On May 24, 10:51 pm, Michael Bayer [EMAIL PROTECTED] wrote:
On May 25, 2008, at 1:04 AM, gatto wrote:
been working all day long on this, and i don't feel like i've gotten
any closer than when i started.. read all the related posts on this
group and couldn't determine what to do based on those. hoping
someone can shed some light.
i'm attempting to convert the codebase of an existing project i've
developed to use SA. going ok so far, but i'm stuck on an important
query that contains a subquery and that subquery has a count
function. the original query looks like this:
SELECT id, name, count
FROM (
SELECT t.id, t.name, COUNT(*) AS count
FROM tags t, object_tags ot
WHERE t.id= ot.tag_id
AND ot.object_type_id = 2
GROUP BY t.id, t.name
ORDER BY COUNT(*) DESC, t.name ASC
LIMIT 35
) AS t
ORDER BY name ASC
tho actually, i will be changing the LIMIT clause and the final ORDER
BY clause depending on what the user chooses. this is a query whose
results are used to render a tag cloud.. i've got an intermediate
table called 'object_types' that has a lookup of different types of
entities that could be tagged. e.g. articles or users. so articles
has the object_type_id 2 in the above sql, and that's what i'm
generating the cloud for. object_tags is the relation table that maps
tags and object types to objects..
i had to do the query this way so that i can first get the top [limit]
number of tags ordered by count and name, and then being able to order
that top tag result set further. basically i'm just saying that i
don't see a way to do this without the subselect..
so, how would i go about doing this?? it seems like i need to use
session.query(Tag) with from_statement, func and add_column, but i
just can't figure it out. i'm seriously just about to pull my hair
out trying to understand what to do. any help is greatly appreciated!
if you just want the columns back, you can issue the text directly, or
use a select() construct, which would look like
s = select([tags.c.id, tags.c.name,
func.count('*').label('count')]).where(tags.c.id==object_tags.c.tag_id).
where(object_tags.c.type_id==2).group_by([t.c.id,
t.c.name]).order_by([func.count('*').desc(), t.c.name]).
limit(35)
rows = s.execute().fetchall()
if you want to map id/name to a Tag object, in 0.4 you'd keep a
select() like the above and use it with the Query. it would be along
the lines of
sess
.query(Tag).add_column(s.c.count).select_from(s).order_by(Tag.name) .
Overall the query is not the best approach as you're mixing aggregates
with primary keys (assuming tags.id is the primary key). you really
want the count of maching object_tags rows, I think:
select tag.id, tag.name, obj_count from
tags join
(select tag_id, count('*') AS obj_count from object_tags where
object_type_id=2 group by tag_id order by obj_count limit 35) as
obj_tag_count
on tags.id=obj_tag_count.id order by tag.name
that way you keep unneeded columns out of the GROUP BY. the subquery
looks like:
s = select([object_tags.c.tag_id,
func
.count('*').label('obj_count')]).where(object_tags.c.object_type_id==2).
group_by(object_tags.c.tag_id).order_by(func.count('*')).limit(35)
Note that the order_by() hits the func.count() again.
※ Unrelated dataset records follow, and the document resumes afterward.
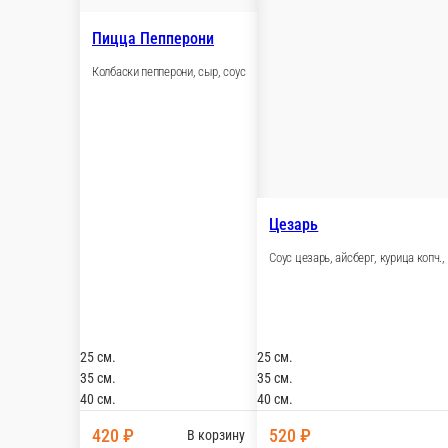
Гавайская
Куриное филе, ананас консерв, томаты, перец б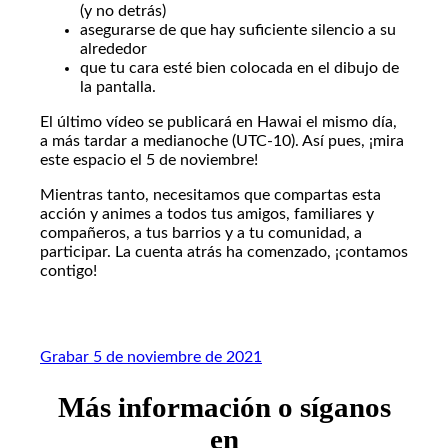
(y no detrás)
asegurarse de que hay suficiente silencio a su
alrededor
que tu cara esté bien colocada en el dibujo de
la pantalla.
El último vídeo se publicará en Hawai el mismo día,
a más tardar a medianoche (UTC-10). Así pues, ¡mira
este espacio el 5 de noviembre!
Mientras tanto, necesitamos que compartas esta
acción y animes a todos tus amigos, familiares y
compañeros, a tus barrios y a tu comunidad, a
participar. La cuenta atrás ha comenzado, ¡contamos
contigo!
Grabar 5 de noviembre de 2021
Más información o síganos
en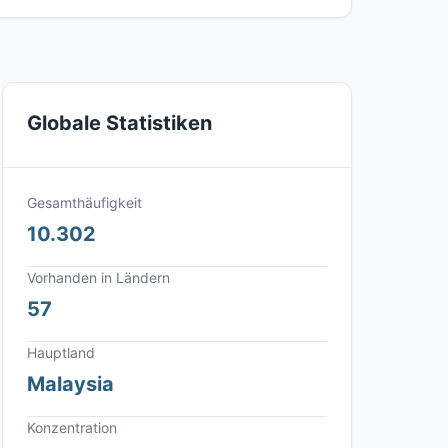
Globale Statistiken
Gesamthäufigkeit
10.302
Vorhanden in Ländern
57
Hauptland
Malaysia
Konzentration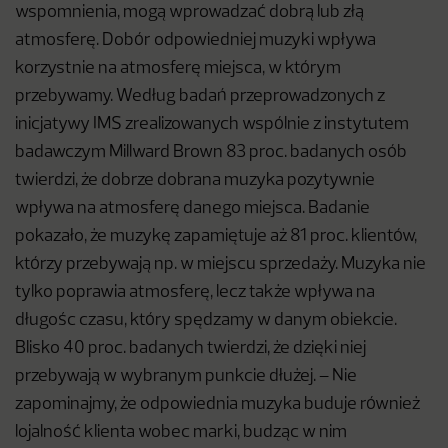
wspomnienia, mogą wprowadzać dobrą lub złą
atmosferę. Dobór odpowiedniej muzyki wpływa
korzystnie na atmosferę miejsca, w którym
przebywamy. Według badań przeprowadzonych z
inicjatywy IMS zrealizowanych wspólnie z instytutem
badawczym Millward Brown 83 proc. badanych osób
twierdzi, że dobrze dobrana muzyka pozytywnie
wpływa na atmosferę danego miejsca. Badanie
pokazało, że muzykę zapamiętuje aż 81 proc. klientów,
którzy przebywają np. w miejscu sprzedaży. Muzyka nie
tylko poprawia atmosferę, lecz także wpływa na
długośc czasu, który spędzamy w danym obiekcie.
Blisko 40 proc. badanych twierdzi, że dzięki niej
przebywają w wybranym punkcie dłużej. – Nie
zapominajmy, że odpowiednia muzyka buduje również
lojalność klienta wobec marki, budząc w nim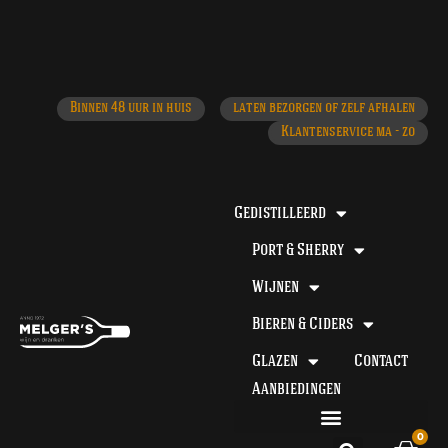
Klantenservice ma - zo
laten bezorgen of zelf afhalen
ma - do voor 12 uur besteld, de volgende dag in huis​
Binnen 48 uur in huis
laten bezorgen of zelf afhalen
Klantenservice ma - zo
Gedistilleerd
Port & Sherry
Wijnen
Bieren & Ciders
Glazen
Contact
Aanbiedingen
0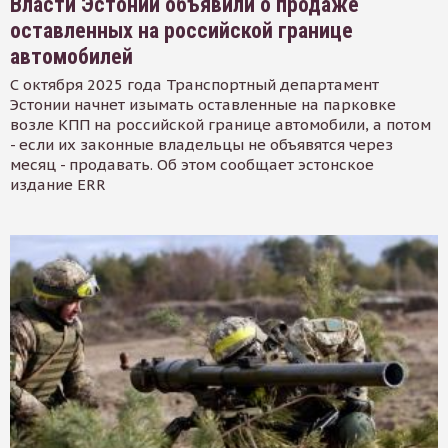
Власти Эстонии объявили о продаже
оставленных на российской границе
автомобилей
С октября 2025 года Транспортный департамент
Эстонии начнет изымать оставленные на парковке
возле КПП на российской границе автомобили, а потом
- если их законные владельцы не объявятся через
месяц - продавать. Об этом сообщает эстонское
издание ERR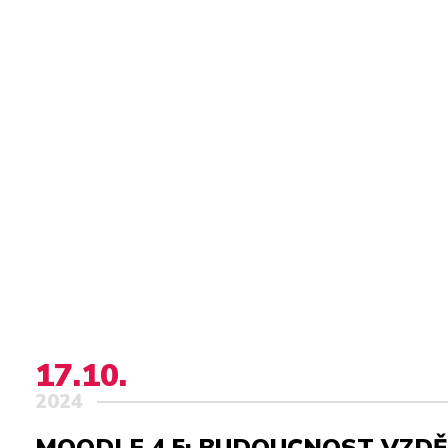
17.10.
2024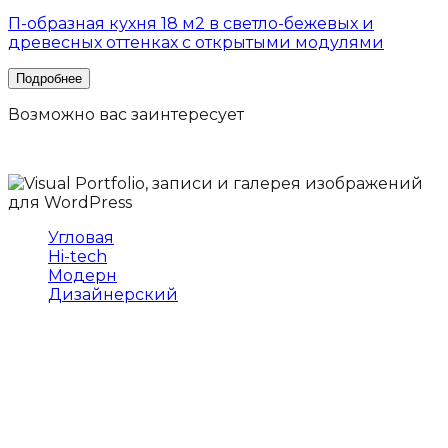
П-образная кухня 18 м2 в светло-бежевых и
древесных оттенках с открытыми модулями
Возможно вас
заинтересует
Угловая
Hi-tech
Модерн
Дизайнерский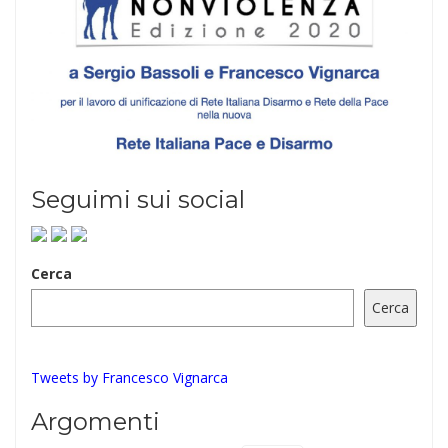
Seguimi sui social
Cerca
Cerca
Tweets by Francesco Vignarca
Argomenti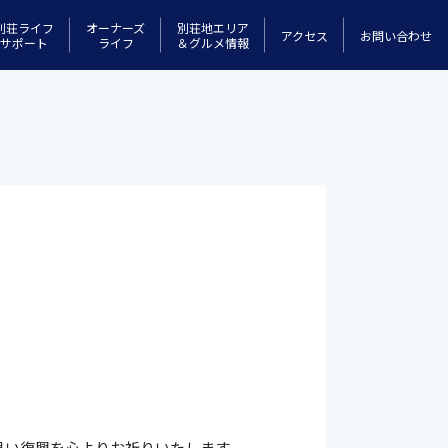
別荘ライフ
オーナーズ
別荘地エリア
アクセス
お問い合わせ
サポート
ライフ
＆グルメ情報
早い復興を心よりお祈りいたします。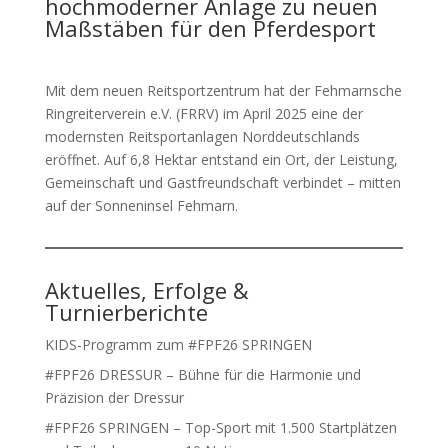
hochmoderner Anlage zu neuen
Maßstäben für den Pferdesport
Mit dem neuen Reitsportzentrum hat der Fehmarnsche
Ringreiterverein e.V. (FRRV) im April 2025 eine der
modernsten Reitsportanlagen Norddeutschlands
eröffnet. Auf 6,8 Hektar entstand ein Ort, der Leistung,
Gemeinschaft und Gastfreundschaft verbindet – mitten
auf der Sonneninsel Fehmarn.
Aktuelles, Erfolge &
Turnierberichte
KIDS-Programm zum #FPF26 SPRINGEN
#FPF26 DRESSUR – Bühne für die Harmonie und
Präzision der Dressur
#FPF26 SPRINGEN – Top-Sport mit 1.500 Startplätzen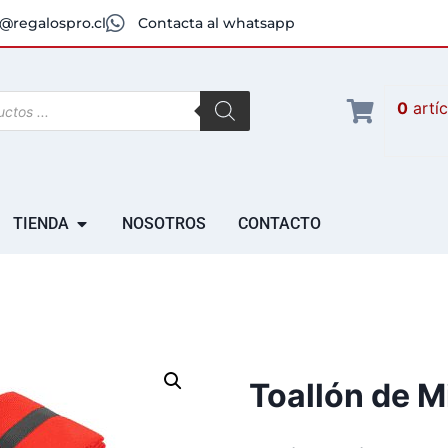
@regalospro.cl
Contacta al whatsapp
0
artí
TIENDA
NOSOTROS
CONTACTO
Toallón de M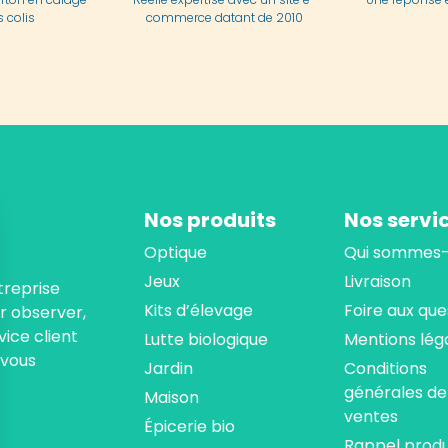
 colis
commerce datant de 2010
Nos produits
Nos servi
Optique
Qui sommes-
Jeux
Livraison
treprise
Kits d’élevage
Foire aux que
ur observer,
ice client
Lutte biologique
Mentions lég
 vous
Jardin
Conditions
générales de
Maison
ventes
Épicerie bio
Rappel produ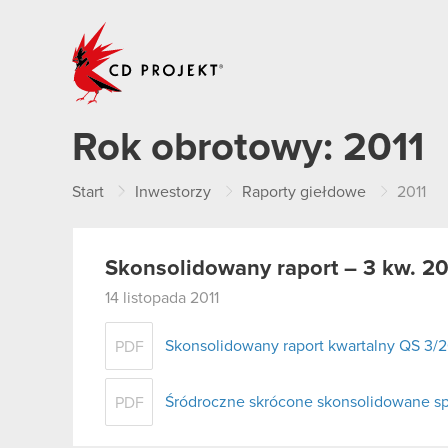
CD PROJEKT
Rok obrotowy:
2011
Start
Inwestorzy
Raporty giełdowe
2011
Skonsolidowany raport – 3 kw. 20
14 listopada 2011
Skonsolidowany raport kwartalny QS 3/2
PDF
Śródroczne skrócone skonsolidowane spr
PDF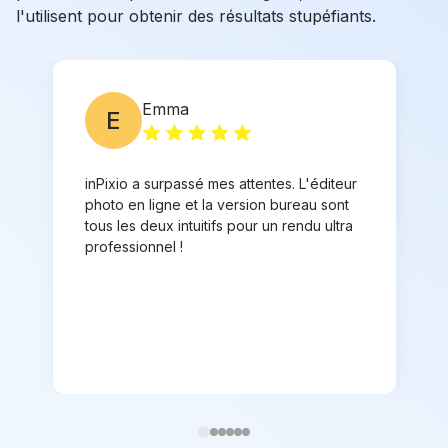
l'utilisent pour obtenir des résultats stupéfiants.
Emma
E
inPixio a surpassé mes attentes. L'éditeur
photo en ligne et la version bureau sont
tous les deux intuitifs pour un rendu ultra
professionnel !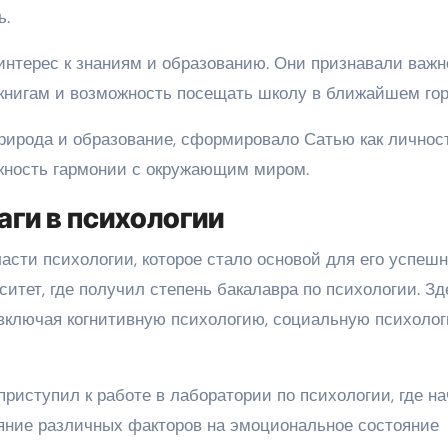
ь.
интерес к знаниям и образованию. Они признавали важн
 книгам и возможность посещать школу в ближайшем гор
природа и образование, сформировало Сатью как личност
ажность гармонии с окружающим миром.
ги в психологии
асти психологии, которое стало основой для его успеш
итет, где получил степень бакалавра по психологии. Зд
 включая когнитивную психологию, социальную психоло
приступил к работе в лаборатории по психологии, где н
яние различных факторов на эмоциональное состояние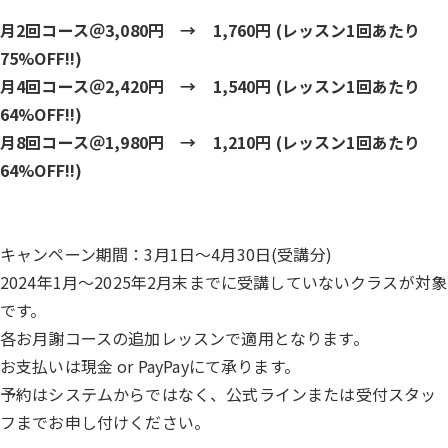
月2回コース＠3,080円 → 1,760円 (レッスン1回あたり
75%OFF!!)
月4回コース＠2,420円 → 1,540円 (レッスン1回あたり
64%OFF!!)
月8回コース＠1,980円 → 1,210円 (レッスン1回あたり
64%OFF!!)
キャンペーン期間：3月1日～4月30日(受講分)
2024年1月～2025年2月末までに受講していないクラスが対象
です。
各お月謝コースの追加レッスンで適用となります。
お支払いは現金 or PayPayにて承ります。
予約はシステムからではなく、公式ラインまたは受付スタッ
フまでお申し付けください。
On some
databases this is required (i.e., you can't ORDER BY a label). If you
truly want to force the label in there, say
order_by(literal_column(obj_count)).
then join it into an ORM query using the join:
sess.query(Tag).add_column(s.c.obj_count).select_from(tags.join(s,
Tag.id==s.c.tag_id)).order_by(Tag.name)
The difference between the two approaches is described (in a little
bit of a rant) here:
http://weblogs.sqlteam.com/jeffs/archive/2005/12/14/8546.aspx
you are absolutely correct.. thanks for the education! i will be
using that technique in the future on all group by clauses.
thanks *so much* for the advice. i'm not really close to being done
now i think. i didn't mention before, but i'm actually using Elixir
also. i didn't think it would matter for the querying, but i may be
wrong.. i got the select() part working well, nice... but i'm
getting an error when i try to run the session.query() part. here is
my full code now:
s = select([ObjectTag.c.tag_id, func.count('*').label('obj_count')]).\
where(ObjectTag.c.object_type_id == 2).\
group_by(ObjectTag.c.tag_id).\
order_by(desc(func.count('*'))).\
limit(35)
tags = session.query(Tag).add_column(s.c.obj_count).\
select_from(Tag.table.join(s, Tag.id ==
s.c.tag_id)).order_by(Tag.name)
for t in tags:
t.name
now i'm getting the error: sqlalchemy.exceptions.OperationalError:
(OperationalError) (1248, 'Every derived table must have its own
alias'). is this due to my using elixir? somehow i don't think so..
i maybe just need to label the subquery?